Givenchy Creative Director Matthew M. Williams saying how the Bstroy founders are “old friends” and “engaging [his] a vision of fashion”, and that Givenchy and Bistroy “focus on creating streetwear with unexpected treatments” that “enter the realm of contemporary art on the street and on Web3.” “
Other recently introduced phygital NFTs include the Azuki NFT Project, which created a supported token standard (PBT). that sold skateboards and used in street fashion collaborations. The Sandals of the late Apple founder Steve Jobs was also sold as a phygital NFT at auction.
Johnnie Walker continues on to Web3
Scotch whiskey maker Johnnie Walker has continued Web3’s push by letting NFT holders vote on a bottle design to drop a limited edition “blue label” top collection.
The whiskey company has partnered with BlockBar, a premium liquor NFT marketplace, and street fashion designer Junghoon Vandy Son, better known as VANDYTHEPINK — the latter of whom will create the bottle design.
Johnnie Walker left the design to NFT holders, who would vote on the final design or artwork Son would make for the bottle.
It is the first time that designers have taken a Web3-related project according to the brand.
Once the physical Bottles are made, they will be held by BlockBar, which will only release the physical bottle to the NFT holder once it is ready to exchange, “burning” the NFT “bottle”, at an initial price of $355, in exchange for exchanging for the real thing.
brand has Delve into Web3 at last, partnered with Gary Vaynerchuk’s NFT Project VeeFriends in May, giving NFTs holders special offers related to spirits. This collaboration was also led in conjunction with Vayner3, Vaynerchuk’s Web3 consulting firm.
More neat news
Metaplex is feeling the sting of the collapse of the FTX cryptocurrency exchange with… Layoff NFT protocol “several members” of her team on November 18, citing the “indirect impact” of FTX’s downfall.
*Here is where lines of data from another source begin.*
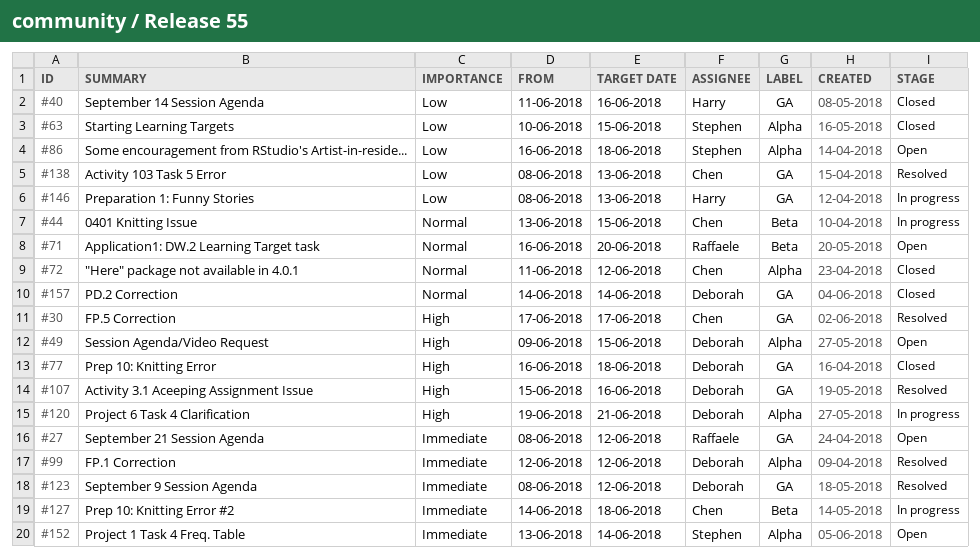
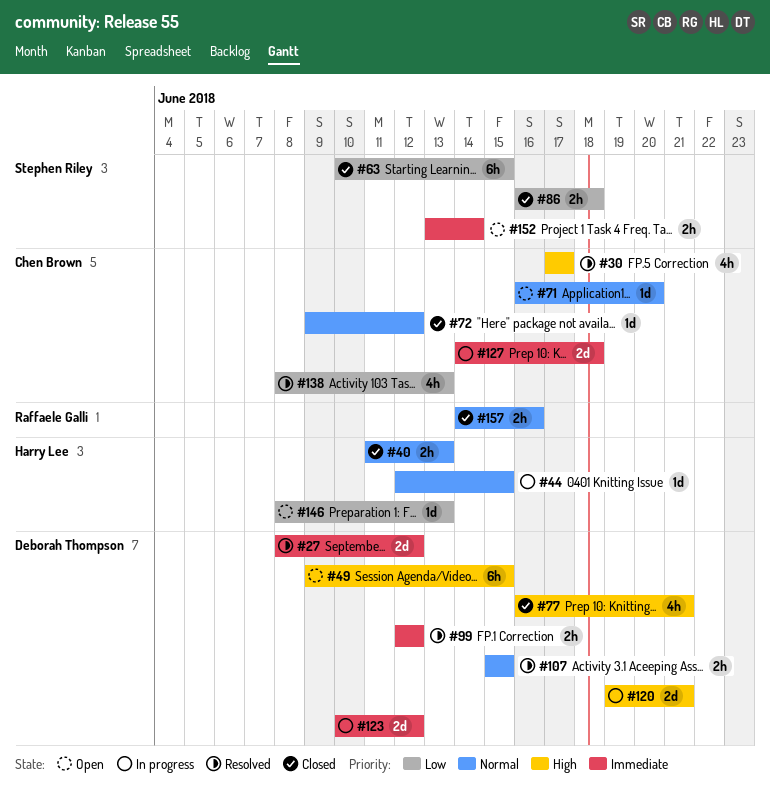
#27, status: Open -> Resolved
#27, owner: Raffaele Galli -> Deborah Thompson
#40, priority: Low -> Normal
#40, due: Jun 16 -> Jun 13
#44, owner: Chen Brown -> Harry Lee
#44, start: Jun 13 -> Jun 12
#71, owner: Raffaele Galli -> Chen Brown
#72, start: Jun 11 -> Jun 9
#77, due: Jun 18 -> Jun 21
#86, status: Open -> Closed
#107, priority: High -> Normal
#107, due: Jun 16 -> Jun 15
#123, status: Resolved -> In progress
#123, start: Jun 8 -> Jun 10
#146, status: In progress -> Open
#157, owner: Deborah Thompson -> Raffaele Galli
#157, due: Jun 14 -> Jun 16

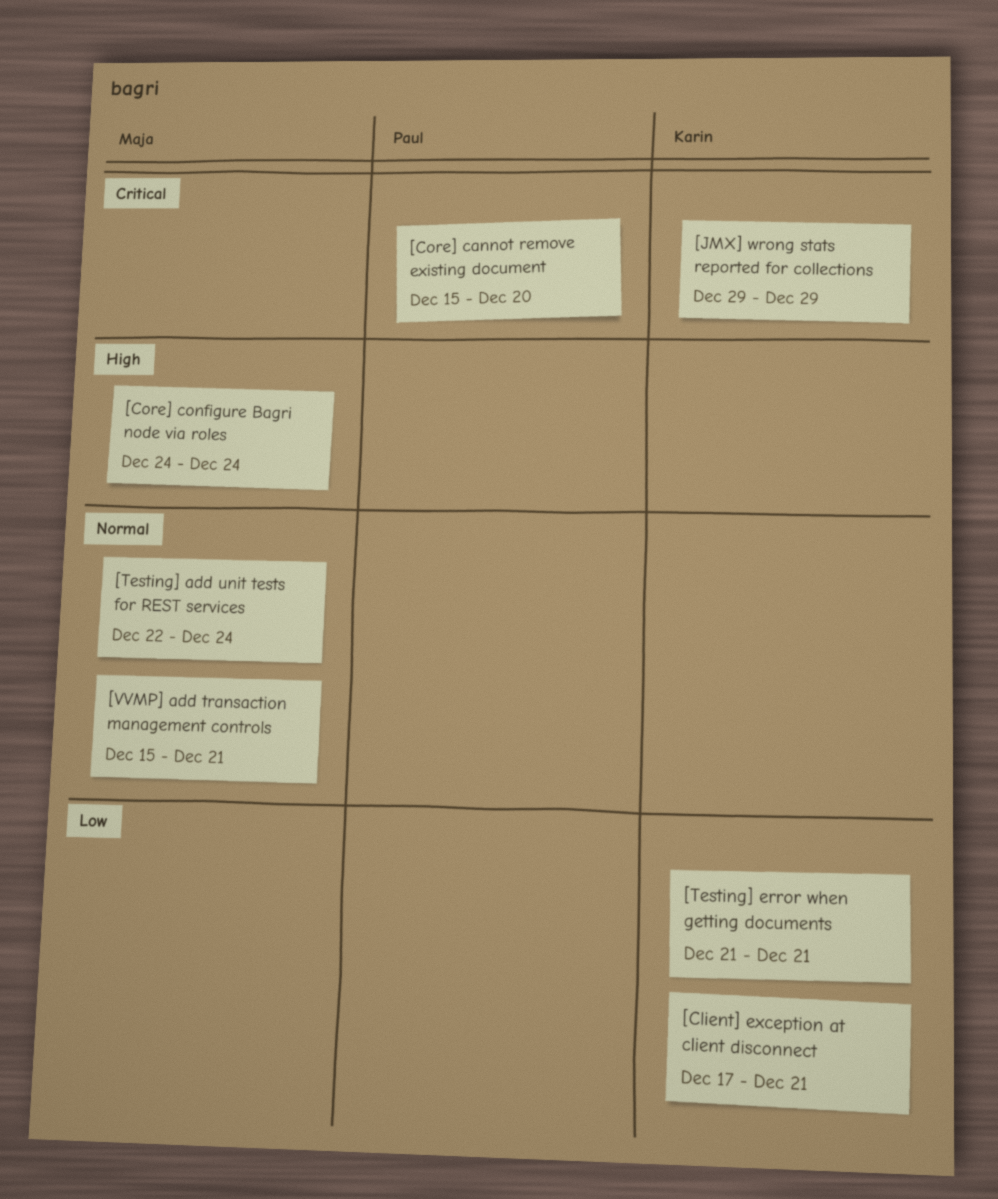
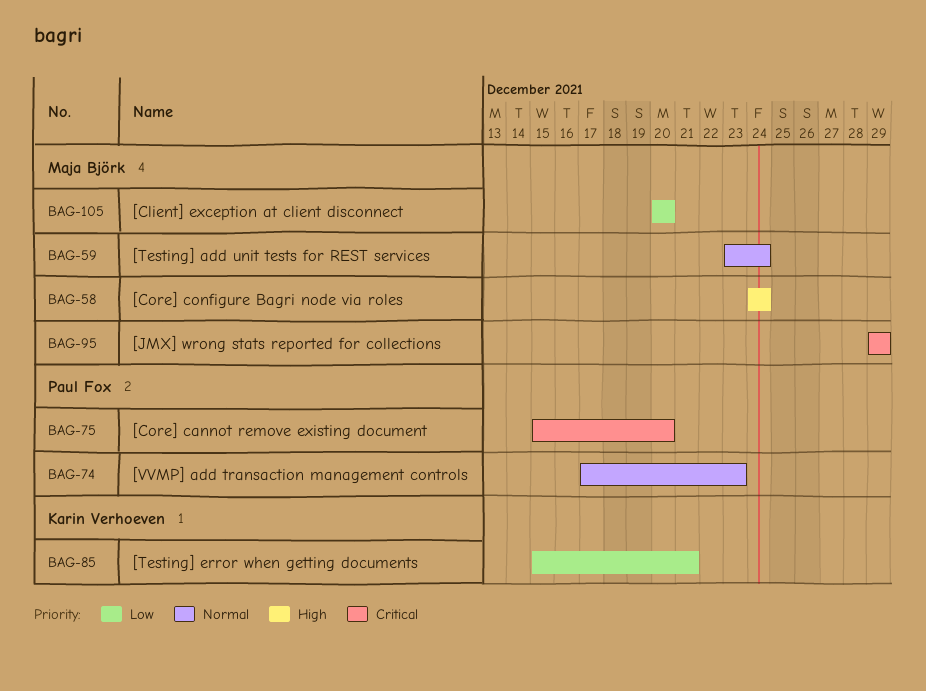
[Client] exception at client disconnect, owner: Karin Verhoeven -> Maja Björk
[Client] exception at client disconnect, start: Dec 17 -> Dec 20
[Client] exception at client disconnect, due: Dec 21 -> Dec 20
[JMX] wrong stats reported for collections, owner: Karin Verhoeven -> Maja Björk
[Testing] add unit tests for REST services, start: Dec 22 -> Dec 23
[Testing] error when getting documents, start: Dec 21 -> Dec 15
[VVMP] add transaction management controls, owner: Maja Björk -> Paul Fox
[VVMP] add transaction management controls, start: Dec 15 -> Dec 17
[VVMP] add transaction management controls, due: Dec 21 -> Dec 23

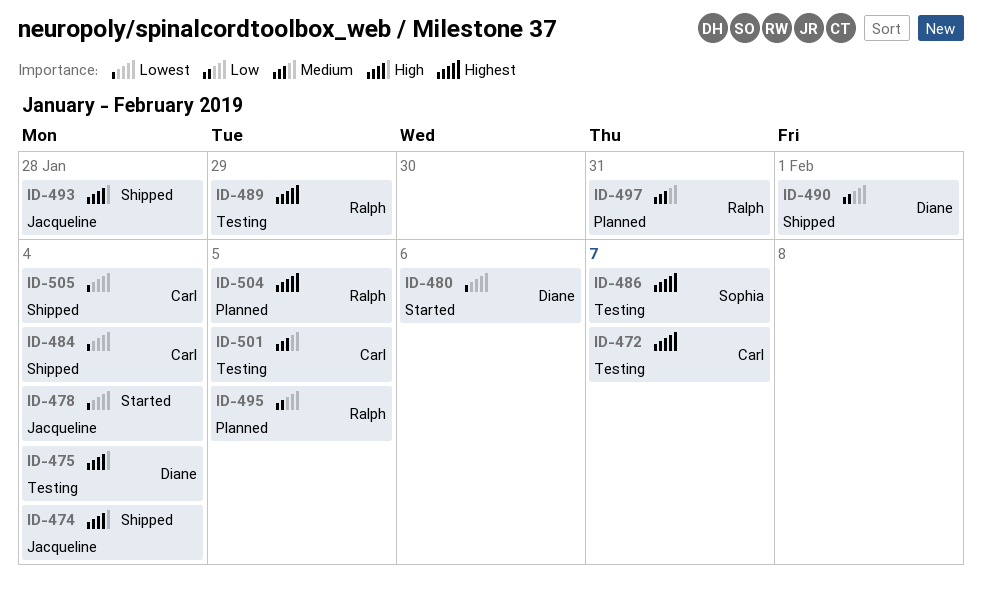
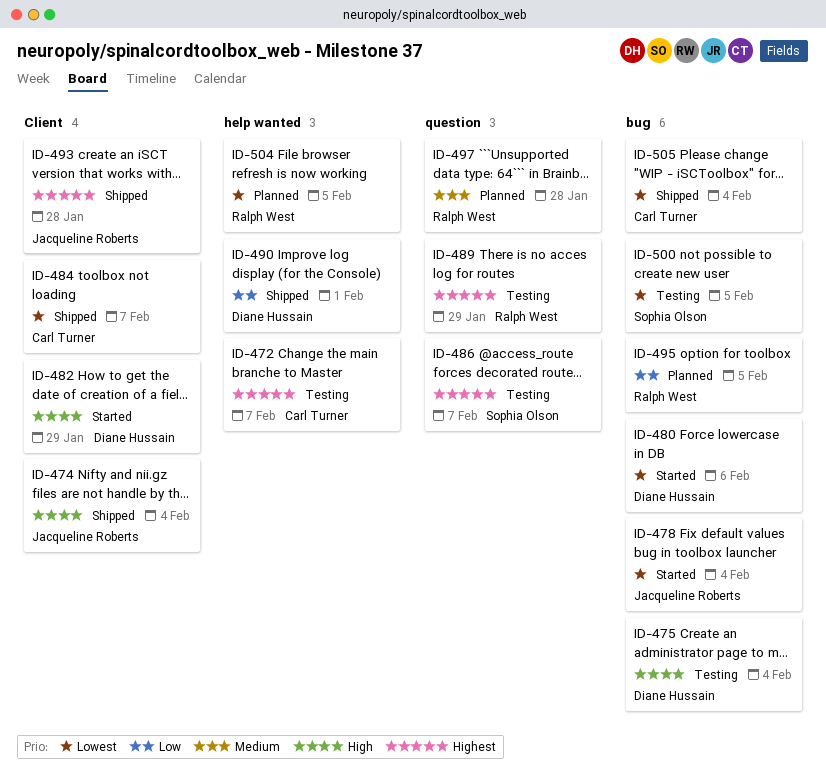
ID-482: none -> present
ID-484, due: Feb 4 -> Feb 7
ID-493, priority: High -> Highest
ID-497, due: Jan 31 -> Jan 28
ID-500: none -> present
ID-501: present -> none
ID-504, priority: Highest -> Lowest

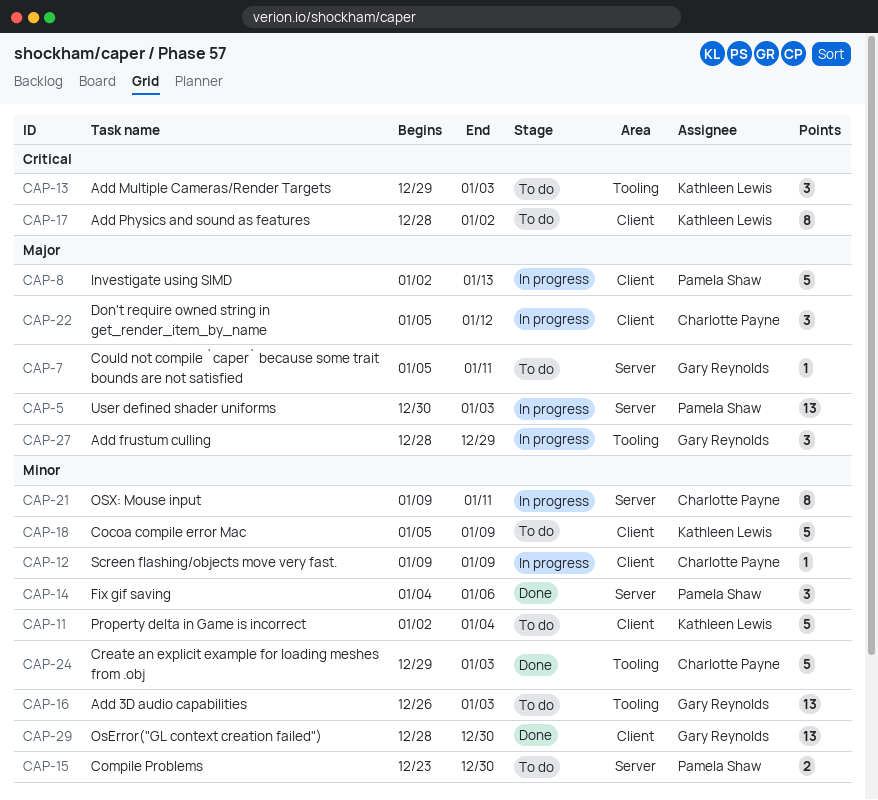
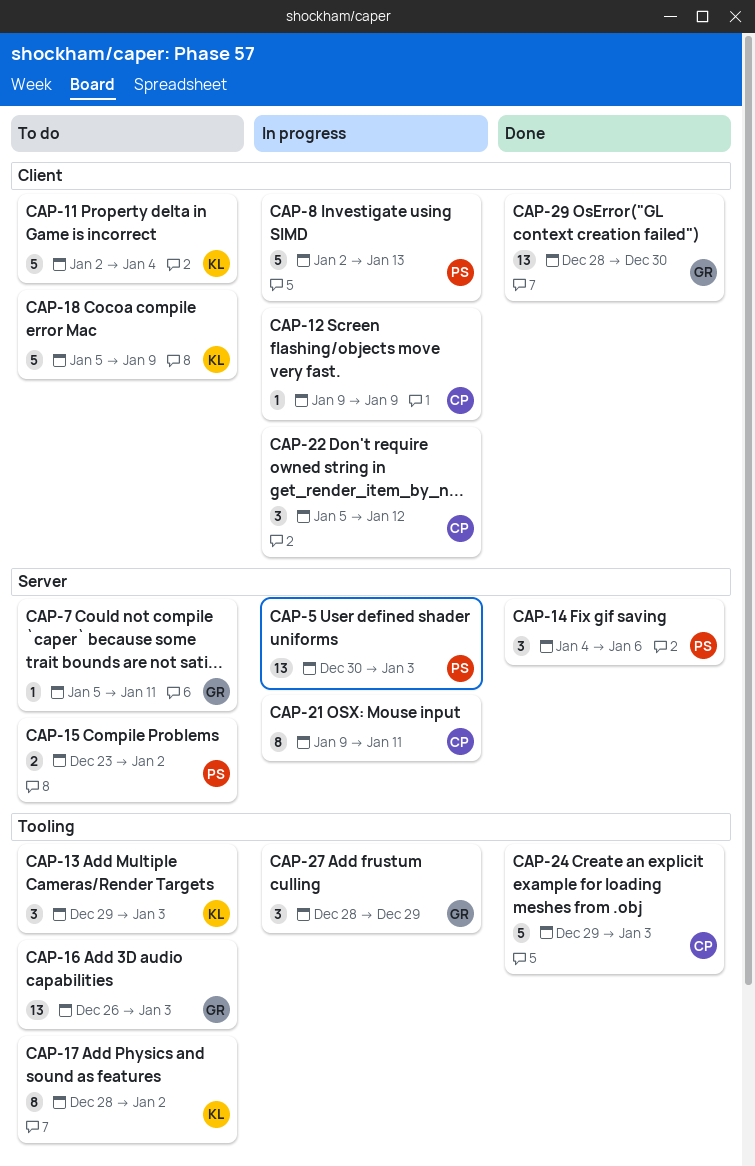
CAP-15, due: Dec 30 -> Jan 2
CAP-17, label: Client -> Tooling

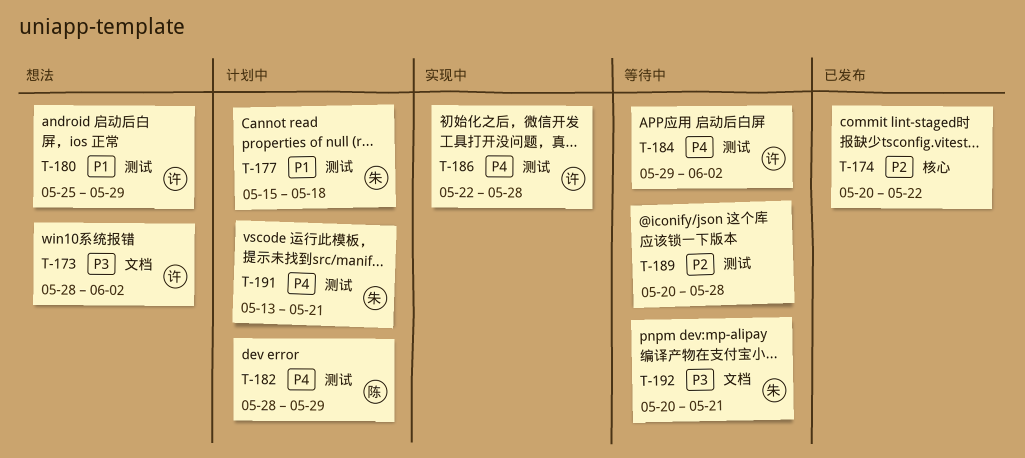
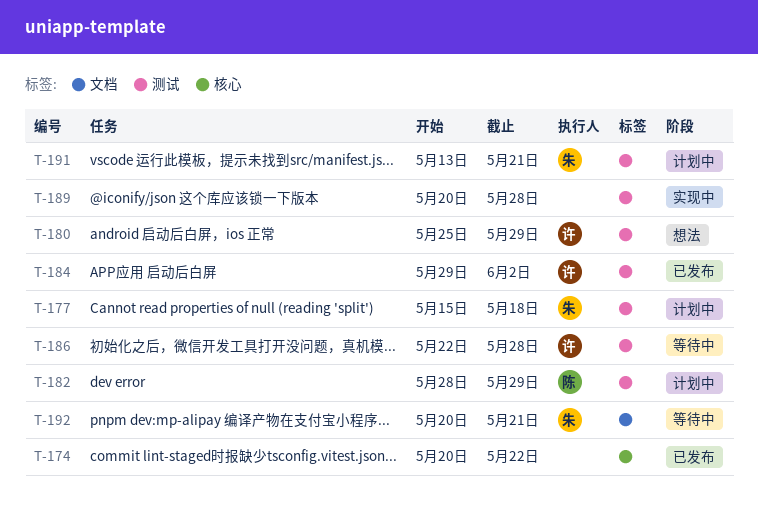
T-173: present -> none
T-184, status: 等待中 -> 已发布
T-186, status: 实现中 -> 等待中
T-189, status: 等待中 -> 实现中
Its treasury was not directly affected, but Metaplex CEO Stephen Hess said the company needed a “more conservative approach going forward.”
James Mabbott, partner in the Australian arm of Big Four accounting firm KPMG, told Cointelegraph on Nov. 18 that he believes cross-border “explosion” will be paid by companies. The company has created a new role for a Head of Metaverse Futures who is looking to build their metaverse for the company’s internal business operations and B2B services.